Reading passage:
Dom Ruinart Rosé 2009 exclusively features grapes from Grand Cru vineyards and is a blend of 85% Chardonnay and 15% Pinot Noir. The Champagne aged on the lees for 11 years, which is very long for a rosé Champagne. This long aging time gives it far more complexity than many other vintage Champagnes.
It has a pale pink hue with plenty of spice on the nose, including baking spices like cinnamon, nutmeg, ginger, and florals. The high concentration of Chardonnay adds a minerality. It is quite refreshing, with notes of fresh fruit on the palate. If you’re looking for a more affordable Ruinart, the Ruinart Rosé is lovely but less complex because it hasn’’t aged for as long.
Veuve Clicquot La Grande Dame Rosé
Current Vintage: Veuve Clicquot La Grande Dame Rosé 2012
While Veuve Clicquot has produced rosé Champagnes for quite some time, it’s newer to the La Grande Dame collection, which is the maison’s prestige cuvée. The name means “the great lady” in French, in reference to Madame Clicquot, who was known as “La Grande Dame de Champagne.”
Veuve Clicquot has the honor of making the first “rosé d’assemblage” (rosé by blending), created in 1818 when Madame Clicquot blended white wine with red wine. Her blends were always more Pinot Noir heavy, a tradition that Veuve Clicquot continues today. La Grande Dame Rosé 2012 is 90% Pinot Noir. The 2012 vintage is only the ninth edition. It has a deep salmon color, and the nose and palate are a rich blend of florals and spices. The dosage, a mixture of wine and sugar added to nearly all Champagnes, is 8g/liter.
Billecart-Salmon is a rare Champagne house known for its rosé Champagnes. The nonvintage is a perennial favorite and counted among the best rosé Champagne, and for good reason. It ages for three years on the lees, which is three times longer than the minimum requirement in Champagne. It is a blend of 40% Chardonnay, 30% Pinot Noir, and 30% Meunier. It’s slightly sweeter than some vintage Champagnes; its dosage is 9g/liter, which still qualifies as brut, which ranges from 6-12g/liter.

Problem A: Name every grape variety mentioned in the passage on rosé Champagnes.
Problem B: Extend the passage on rosé Champagnes, starting right after its final sentence.

Source information:
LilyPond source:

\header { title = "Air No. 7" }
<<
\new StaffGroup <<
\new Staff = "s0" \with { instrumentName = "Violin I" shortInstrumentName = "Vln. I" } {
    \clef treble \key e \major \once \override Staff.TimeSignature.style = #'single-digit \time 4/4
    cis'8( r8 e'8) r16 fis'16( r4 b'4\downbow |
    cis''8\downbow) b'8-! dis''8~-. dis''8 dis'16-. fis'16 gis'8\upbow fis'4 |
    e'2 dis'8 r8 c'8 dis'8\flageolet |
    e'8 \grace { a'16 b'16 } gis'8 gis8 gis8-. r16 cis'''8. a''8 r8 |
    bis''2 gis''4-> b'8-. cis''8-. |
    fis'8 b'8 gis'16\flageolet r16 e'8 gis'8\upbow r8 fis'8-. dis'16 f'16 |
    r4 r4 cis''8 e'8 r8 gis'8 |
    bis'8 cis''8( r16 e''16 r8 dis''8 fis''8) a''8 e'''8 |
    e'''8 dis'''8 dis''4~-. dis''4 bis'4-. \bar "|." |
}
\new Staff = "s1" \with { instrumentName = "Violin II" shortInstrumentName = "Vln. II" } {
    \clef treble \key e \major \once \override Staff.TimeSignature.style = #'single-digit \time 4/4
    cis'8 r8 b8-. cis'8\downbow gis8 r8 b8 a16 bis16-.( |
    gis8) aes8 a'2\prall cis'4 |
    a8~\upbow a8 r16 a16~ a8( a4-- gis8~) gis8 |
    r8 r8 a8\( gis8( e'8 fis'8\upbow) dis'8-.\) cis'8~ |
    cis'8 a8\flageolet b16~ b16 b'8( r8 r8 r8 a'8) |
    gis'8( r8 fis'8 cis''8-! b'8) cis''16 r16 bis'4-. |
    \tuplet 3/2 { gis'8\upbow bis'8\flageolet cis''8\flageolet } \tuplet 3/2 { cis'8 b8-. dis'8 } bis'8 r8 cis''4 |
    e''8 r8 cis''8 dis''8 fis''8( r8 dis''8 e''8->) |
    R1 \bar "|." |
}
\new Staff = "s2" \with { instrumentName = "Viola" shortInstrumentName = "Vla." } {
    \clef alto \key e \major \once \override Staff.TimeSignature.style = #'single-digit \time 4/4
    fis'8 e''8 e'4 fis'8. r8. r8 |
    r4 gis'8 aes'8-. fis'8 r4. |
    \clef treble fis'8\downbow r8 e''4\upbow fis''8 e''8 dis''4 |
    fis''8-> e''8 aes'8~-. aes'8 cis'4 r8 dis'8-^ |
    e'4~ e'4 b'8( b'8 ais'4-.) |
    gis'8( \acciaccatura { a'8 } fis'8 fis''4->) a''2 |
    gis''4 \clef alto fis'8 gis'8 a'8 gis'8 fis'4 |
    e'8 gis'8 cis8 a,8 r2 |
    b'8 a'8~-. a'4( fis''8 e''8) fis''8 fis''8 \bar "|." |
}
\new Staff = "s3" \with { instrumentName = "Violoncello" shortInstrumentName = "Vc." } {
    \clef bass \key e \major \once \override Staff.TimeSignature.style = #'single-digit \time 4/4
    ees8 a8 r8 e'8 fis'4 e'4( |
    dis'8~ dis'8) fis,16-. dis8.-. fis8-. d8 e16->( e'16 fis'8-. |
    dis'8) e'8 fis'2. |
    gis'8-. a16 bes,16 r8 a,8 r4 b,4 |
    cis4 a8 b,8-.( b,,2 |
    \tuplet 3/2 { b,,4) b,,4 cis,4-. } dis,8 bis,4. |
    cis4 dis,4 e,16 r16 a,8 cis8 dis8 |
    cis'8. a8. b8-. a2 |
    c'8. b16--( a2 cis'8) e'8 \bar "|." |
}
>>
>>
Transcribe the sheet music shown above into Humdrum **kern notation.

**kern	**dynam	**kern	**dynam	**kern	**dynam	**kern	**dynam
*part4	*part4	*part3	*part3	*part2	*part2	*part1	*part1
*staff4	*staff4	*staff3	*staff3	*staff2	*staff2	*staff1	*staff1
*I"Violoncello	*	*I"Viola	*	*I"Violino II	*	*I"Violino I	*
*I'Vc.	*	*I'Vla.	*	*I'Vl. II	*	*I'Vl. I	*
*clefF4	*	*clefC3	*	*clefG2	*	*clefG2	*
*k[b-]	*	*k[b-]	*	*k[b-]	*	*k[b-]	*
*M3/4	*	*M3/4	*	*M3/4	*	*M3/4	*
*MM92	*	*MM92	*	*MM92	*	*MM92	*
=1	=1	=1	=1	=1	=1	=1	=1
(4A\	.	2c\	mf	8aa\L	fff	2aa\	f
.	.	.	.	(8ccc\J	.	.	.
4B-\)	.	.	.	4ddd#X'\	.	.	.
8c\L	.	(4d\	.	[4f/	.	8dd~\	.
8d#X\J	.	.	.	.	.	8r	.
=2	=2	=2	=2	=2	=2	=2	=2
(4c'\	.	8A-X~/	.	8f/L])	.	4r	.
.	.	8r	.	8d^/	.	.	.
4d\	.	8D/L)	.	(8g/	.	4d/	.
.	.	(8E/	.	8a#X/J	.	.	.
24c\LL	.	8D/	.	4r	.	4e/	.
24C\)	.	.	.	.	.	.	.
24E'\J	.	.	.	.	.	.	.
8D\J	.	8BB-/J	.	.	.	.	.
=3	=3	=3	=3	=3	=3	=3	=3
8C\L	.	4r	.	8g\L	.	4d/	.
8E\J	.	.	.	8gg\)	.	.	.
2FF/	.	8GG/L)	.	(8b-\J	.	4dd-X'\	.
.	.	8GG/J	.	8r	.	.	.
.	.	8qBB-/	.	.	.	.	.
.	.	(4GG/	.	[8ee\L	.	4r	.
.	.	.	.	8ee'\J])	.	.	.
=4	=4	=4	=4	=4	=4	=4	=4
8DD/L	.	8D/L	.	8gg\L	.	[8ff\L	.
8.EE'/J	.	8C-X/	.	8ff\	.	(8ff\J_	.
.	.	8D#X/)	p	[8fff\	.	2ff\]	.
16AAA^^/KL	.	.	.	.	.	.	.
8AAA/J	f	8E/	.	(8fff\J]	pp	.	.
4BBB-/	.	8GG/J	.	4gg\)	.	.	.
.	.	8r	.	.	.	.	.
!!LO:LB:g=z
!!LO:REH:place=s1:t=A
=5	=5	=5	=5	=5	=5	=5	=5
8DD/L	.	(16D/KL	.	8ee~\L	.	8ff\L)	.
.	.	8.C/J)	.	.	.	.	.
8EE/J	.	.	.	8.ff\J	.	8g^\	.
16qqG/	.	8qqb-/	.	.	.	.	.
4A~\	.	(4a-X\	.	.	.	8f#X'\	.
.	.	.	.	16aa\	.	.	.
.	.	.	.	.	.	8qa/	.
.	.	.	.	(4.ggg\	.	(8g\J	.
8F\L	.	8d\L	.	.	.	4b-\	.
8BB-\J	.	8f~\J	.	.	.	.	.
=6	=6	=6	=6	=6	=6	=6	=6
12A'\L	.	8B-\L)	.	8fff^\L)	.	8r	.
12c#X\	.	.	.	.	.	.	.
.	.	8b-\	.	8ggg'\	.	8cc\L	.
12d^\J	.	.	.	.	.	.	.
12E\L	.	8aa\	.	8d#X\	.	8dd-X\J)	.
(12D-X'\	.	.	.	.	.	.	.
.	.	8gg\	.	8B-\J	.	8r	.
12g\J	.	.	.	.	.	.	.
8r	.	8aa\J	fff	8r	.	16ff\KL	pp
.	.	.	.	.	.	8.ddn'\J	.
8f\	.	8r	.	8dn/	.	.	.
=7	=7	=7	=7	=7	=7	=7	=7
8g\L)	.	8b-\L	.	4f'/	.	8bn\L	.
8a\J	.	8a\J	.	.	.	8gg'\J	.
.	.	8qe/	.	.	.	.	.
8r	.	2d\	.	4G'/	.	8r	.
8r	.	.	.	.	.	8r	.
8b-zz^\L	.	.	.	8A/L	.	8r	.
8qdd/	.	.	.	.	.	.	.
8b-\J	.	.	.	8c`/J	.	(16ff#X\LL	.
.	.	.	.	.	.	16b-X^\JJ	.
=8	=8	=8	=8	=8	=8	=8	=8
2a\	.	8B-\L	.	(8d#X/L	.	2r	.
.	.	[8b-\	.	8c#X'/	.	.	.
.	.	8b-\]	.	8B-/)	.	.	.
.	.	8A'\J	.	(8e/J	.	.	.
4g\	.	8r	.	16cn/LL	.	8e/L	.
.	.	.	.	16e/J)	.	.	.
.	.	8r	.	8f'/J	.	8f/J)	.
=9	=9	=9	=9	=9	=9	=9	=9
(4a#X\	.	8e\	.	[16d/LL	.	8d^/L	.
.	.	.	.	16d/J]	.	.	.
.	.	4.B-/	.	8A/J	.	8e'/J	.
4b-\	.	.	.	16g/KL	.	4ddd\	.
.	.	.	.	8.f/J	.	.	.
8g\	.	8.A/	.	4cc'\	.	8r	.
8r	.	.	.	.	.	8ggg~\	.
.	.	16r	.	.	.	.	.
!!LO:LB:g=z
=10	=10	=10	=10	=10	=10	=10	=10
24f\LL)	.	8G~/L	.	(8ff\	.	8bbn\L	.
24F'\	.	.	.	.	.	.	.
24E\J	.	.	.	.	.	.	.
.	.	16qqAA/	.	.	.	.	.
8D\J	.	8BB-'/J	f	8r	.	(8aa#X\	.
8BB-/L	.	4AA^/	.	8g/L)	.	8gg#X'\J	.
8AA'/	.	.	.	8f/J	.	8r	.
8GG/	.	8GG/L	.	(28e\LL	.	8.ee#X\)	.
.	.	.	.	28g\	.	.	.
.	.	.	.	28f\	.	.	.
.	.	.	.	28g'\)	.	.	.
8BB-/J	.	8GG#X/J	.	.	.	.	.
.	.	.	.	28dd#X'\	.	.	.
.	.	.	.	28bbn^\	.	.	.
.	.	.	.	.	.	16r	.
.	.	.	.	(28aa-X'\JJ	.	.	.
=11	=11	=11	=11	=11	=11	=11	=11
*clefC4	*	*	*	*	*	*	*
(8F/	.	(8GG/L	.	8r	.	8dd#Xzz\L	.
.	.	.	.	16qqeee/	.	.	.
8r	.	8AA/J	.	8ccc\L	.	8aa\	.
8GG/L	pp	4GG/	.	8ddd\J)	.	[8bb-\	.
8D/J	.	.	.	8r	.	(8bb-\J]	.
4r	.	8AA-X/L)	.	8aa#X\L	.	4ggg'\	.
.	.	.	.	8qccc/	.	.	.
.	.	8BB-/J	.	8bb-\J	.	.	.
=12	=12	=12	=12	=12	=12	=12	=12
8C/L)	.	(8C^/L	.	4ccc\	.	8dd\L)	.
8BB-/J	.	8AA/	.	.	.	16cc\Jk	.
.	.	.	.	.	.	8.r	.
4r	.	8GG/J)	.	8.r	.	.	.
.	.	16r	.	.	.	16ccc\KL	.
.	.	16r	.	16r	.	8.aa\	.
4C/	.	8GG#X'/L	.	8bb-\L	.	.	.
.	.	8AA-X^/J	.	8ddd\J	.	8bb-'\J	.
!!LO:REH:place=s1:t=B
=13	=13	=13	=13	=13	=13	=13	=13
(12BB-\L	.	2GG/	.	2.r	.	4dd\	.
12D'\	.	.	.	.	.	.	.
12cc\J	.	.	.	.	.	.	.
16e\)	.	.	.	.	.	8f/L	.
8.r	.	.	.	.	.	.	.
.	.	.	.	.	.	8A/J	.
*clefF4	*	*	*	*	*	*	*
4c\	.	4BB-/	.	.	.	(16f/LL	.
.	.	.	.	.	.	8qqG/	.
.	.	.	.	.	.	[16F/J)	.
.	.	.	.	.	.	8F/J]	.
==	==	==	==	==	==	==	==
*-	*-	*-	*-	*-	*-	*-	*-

Exercise result A: Chardonnay, Pinot Noir, Meunier

Exercise result B:
The delicate pink Champagne has a vibrant red berry nose alongside bright citrus, which also appears on the palate. It’s a great pairing for fresh fish, including sushi, and goes well with desserts that have red fruit, such as a raspberry tart.
Laurent-Perrier Cuvée Rosé
Laurent-Perrier is also noted for its rosé Champagne. This nonvintage Champagne is 100% Pinot Noir, and it is produced using maceration. This is the typical process for making red wine; the grapes are crushed, and the juice rests in contact with the skins in order to extract more color and flavor from them. Most still rosé wines are pressed and strained, so the juice has very little skin contact. When Laurent-Perrier first released its maceration rosé in 1968, it was groundbreaking.
Unsurprisingly, Laurent-Perrier Rosé has a nose and palate full of red fruits, including cherry, strawberry, raspberry, and red currant. The color is deeper than other rosés because it is 100% Pinot Noir and because of the winemaking process. It is more of a deep pink with hints of salmon. Each bottle of Champagne ages for five years before release, which is significant for a nonvintage Champagne.